Google Slashes Quantum Timeline 20-Fold, Reigniting Bitcoin and Crypto Security Fears

By CoinEagle.com
about 2 hours ago
AI QUSDT Q QUA BTC

Key Points

  • Google researchers reduce quantum hardware estimates needed to challenge elliptic-curve cryptography.
  • Findings intensify medium-term security discussions for Bitcoin, Ethereum, and exposed crypto addresses.

A new paper from Google Quantum AI reports a roughly 20-fold reduction in the estimated hardware required to break elliptic-curve cryptography, the signature system securing Bitcoin (BTC) and Ethereum (ETH) transactions.

The research reframes a long-standing theoretical risk as a more defined engineering challenge rather than a distant possibility.

The study, co-authored by Google researchers alongside external cryptographers, lowers prior projections of more than 10 million physical qubits to fewer than 500,000 for a cryptographically relevant quantum computer.

At current valuations, assets dependent on the affected cryptographic assumptions across Bitcoin, Ethereum, and stablecoins exceed $600 billion.

Revised Estimates for Running Shor’s Algorithm

The analysis centers on Shor’s algorithm applied to the 256-bit elliptic curve discrete logarithm problem, which underpins the Elliptic Curve Digital Signature Algorithm used by Bitcoin and Ethereum.

In principle, a sufficiently advanced quantum computer could use Shor’s algorithm to derive a private key from a public key, enabling unauthorized transaction signing.

Earlier assessments between 2017 and 2023 suggested such an attack would require millions of physical qubits, placing potential feasibility decades away under most models.

According to the March 30, 2026 Google Quantum AI whitepaper, the same computation could be executed with about 1,200–1,450 logical qubits and under 500,000 physical qubits, completing in minutes once initialized.

Logical qubits differ from physical qubits because quantum error correction requires many physical qubits to maintain a single stable logical unit.

The reported reduction reflects improved error-correction methods and gate efficiency rather than the discovery of a new quantum algorithm.

The paper does not claim that such a machine currently exists, but it revises the scale of hardware needed to attempt the attack.

Exposure of Bitcoin Addresses to Quantum Risk

Risk exposure within Bitcoin is not uniform across all address types.

Legacy pay-to-public-key (P2PK) outputs, common in early blocks, reveal full public keys on-chain and are considered the most directly exposed.

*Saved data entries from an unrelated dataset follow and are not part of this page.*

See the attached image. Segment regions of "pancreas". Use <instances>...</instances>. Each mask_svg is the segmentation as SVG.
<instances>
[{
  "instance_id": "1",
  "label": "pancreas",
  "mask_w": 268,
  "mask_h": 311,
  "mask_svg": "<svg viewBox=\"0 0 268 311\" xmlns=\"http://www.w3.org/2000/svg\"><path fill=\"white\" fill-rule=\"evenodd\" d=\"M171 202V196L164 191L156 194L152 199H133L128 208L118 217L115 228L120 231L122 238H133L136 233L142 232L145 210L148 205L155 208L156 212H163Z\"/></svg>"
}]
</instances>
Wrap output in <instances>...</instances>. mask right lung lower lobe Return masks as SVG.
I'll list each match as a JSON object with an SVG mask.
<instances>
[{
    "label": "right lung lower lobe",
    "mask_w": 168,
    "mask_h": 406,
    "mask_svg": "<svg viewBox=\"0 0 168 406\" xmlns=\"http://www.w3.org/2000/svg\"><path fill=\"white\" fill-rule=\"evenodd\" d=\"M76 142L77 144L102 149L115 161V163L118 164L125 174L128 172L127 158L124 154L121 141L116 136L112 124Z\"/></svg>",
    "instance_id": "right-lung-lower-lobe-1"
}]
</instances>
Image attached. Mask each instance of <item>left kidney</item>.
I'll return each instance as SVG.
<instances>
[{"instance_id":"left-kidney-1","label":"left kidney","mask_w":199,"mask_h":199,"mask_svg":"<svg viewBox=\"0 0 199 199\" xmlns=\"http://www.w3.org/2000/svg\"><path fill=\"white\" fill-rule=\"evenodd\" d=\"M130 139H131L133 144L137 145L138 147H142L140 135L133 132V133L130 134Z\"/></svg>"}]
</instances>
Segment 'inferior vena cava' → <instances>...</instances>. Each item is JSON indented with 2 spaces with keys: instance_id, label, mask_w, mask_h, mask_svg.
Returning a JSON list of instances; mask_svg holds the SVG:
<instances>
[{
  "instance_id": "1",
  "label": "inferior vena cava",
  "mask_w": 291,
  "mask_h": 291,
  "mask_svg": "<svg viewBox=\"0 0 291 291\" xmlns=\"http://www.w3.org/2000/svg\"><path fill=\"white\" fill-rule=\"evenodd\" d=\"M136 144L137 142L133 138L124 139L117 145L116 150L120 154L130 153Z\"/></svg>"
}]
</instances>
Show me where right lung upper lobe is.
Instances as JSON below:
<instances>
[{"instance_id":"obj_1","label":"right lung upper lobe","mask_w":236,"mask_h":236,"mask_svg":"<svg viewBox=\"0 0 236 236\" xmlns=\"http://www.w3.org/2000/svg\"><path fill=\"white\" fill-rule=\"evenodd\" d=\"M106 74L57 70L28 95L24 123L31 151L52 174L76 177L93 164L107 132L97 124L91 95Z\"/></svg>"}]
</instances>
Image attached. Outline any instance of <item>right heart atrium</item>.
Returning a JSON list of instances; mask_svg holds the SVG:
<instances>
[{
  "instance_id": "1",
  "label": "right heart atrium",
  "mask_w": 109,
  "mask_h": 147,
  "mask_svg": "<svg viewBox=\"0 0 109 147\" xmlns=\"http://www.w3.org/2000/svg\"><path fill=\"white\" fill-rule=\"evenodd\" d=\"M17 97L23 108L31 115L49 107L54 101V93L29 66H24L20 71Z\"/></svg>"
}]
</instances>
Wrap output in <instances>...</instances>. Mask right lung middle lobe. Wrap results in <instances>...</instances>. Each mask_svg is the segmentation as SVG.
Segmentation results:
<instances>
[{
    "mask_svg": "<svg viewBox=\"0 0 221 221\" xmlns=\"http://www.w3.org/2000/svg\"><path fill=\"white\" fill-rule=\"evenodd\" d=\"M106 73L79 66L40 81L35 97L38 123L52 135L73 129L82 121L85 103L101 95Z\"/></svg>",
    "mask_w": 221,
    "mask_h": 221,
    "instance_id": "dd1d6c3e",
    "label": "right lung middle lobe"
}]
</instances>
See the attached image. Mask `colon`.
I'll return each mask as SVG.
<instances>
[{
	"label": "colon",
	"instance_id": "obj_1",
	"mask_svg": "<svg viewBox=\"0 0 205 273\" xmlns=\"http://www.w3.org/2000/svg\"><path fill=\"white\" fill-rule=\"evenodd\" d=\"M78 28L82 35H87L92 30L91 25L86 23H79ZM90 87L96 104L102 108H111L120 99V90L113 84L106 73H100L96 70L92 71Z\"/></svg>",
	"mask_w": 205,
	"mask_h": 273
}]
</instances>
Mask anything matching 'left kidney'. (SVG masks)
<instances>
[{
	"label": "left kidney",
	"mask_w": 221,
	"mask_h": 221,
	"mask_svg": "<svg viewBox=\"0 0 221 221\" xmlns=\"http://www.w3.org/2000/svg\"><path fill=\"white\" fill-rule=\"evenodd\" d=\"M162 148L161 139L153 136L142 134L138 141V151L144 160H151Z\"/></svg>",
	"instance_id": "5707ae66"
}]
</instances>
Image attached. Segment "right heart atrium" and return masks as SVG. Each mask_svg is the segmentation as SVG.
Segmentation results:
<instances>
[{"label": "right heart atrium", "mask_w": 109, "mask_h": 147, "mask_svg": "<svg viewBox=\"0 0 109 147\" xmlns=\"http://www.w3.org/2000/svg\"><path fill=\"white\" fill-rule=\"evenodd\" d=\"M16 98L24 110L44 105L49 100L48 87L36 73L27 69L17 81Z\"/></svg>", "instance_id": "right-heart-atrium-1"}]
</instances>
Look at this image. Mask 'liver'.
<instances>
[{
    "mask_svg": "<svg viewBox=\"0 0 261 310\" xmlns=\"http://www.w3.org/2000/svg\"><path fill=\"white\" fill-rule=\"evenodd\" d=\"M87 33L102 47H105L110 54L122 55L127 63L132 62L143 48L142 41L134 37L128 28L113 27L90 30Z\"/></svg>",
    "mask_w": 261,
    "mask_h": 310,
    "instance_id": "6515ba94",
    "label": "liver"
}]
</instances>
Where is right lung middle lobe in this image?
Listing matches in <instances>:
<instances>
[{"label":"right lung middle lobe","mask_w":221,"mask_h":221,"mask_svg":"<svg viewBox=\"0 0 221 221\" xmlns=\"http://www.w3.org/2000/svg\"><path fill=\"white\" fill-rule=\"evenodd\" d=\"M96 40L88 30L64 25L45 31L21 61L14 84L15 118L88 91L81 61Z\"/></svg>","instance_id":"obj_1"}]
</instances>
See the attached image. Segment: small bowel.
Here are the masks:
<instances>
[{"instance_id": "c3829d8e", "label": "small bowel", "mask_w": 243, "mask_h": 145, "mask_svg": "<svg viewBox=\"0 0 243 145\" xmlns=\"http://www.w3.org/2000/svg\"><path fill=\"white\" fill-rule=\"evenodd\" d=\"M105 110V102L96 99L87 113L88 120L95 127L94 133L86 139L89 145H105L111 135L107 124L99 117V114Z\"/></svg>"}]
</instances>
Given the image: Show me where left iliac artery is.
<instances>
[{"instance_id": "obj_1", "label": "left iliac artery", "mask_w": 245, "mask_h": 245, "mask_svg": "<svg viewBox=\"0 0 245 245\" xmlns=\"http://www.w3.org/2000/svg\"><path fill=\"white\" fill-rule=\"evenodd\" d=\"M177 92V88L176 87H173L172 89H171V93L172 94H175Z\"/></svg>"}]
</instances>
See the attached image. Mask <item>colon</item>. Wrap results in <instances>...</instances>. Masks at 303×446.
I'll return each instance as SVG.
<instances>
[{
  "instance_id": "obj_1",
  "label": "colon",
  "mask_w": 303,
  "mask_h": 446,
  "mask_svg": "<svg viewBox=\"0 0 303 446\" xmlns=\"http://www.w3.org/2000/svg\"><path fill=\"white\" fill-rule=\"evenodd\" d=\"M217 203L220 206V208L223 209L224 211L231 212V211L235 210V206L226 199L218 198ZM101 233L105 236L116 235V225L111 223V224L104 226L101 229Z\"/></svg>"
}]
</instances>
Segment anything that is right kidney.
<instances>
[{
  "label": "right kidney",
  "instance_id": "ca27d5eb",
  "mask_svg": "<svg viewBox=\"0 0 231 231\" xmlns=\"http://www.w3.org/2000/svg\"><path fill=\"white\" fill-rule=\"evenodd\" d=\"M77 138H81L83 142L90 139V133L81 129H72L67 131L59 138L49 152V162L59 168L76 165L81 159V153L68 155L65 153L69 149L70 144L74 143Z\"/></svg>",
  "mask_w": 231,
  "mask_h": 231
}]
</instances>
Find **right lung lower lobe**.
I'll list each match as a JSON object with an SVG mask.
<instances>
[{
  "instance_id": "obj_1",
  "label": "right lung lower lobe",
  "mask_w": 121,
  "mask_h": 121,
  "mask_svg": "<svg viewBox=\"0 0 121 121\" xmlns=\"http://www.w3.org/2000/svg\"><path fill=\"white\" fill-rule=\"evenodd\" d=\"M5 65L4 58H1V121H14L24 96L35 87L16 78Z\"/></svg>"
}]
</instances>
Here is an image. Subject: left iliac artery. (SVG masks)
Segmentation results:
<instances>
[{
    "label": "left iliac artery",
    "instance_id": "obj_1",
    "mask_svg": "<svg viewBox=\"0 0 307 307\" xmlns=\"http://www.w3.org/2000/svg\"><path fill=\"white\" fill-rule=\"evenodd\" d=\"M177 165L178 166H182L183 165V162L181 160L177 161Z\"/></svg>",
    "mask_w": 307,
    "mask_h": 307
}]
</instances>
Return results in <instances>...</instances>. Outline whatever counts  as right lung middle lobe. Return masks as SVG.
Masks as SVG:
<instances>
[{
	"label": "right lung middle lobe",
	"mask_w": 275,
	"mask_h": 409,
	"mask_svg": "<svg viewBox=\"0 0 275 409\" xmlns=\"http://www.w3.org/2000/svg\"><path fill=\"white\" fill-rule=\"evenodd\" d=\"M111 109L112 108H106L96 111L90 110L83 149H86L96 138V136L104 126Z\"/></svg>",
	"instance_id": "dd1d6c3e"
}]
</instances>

A quantum-capable attacker would not need to monitor new transactions to target those addresses, since their public keys are already visible.

Pay-to-public-key-hash (P2PKH) addresses reveal public keys only when funds are spent, creating a limited theoretical window of exposure during transaction processing.

An estimated 6.7 million Bitcoin addresses have exposed public keys through these mechanisms, representing a notable portion of circulating supply.

It is not publicly known how much of this exposure is tied to institutional holders, though early-mined coins contribute to the aggregate figure.

At the protocol level, Bitcoin does not yet have a consensus-approved migration path to post-quantum signature schemes.

While quantum-resistant cryptographic standards are under development in broader research communities, no formal upgrade proposal has reached consensus-stage adoption within Bitcoin.

The revised hardware estimates are likely to influence the timeline and urgency of these technical discussions.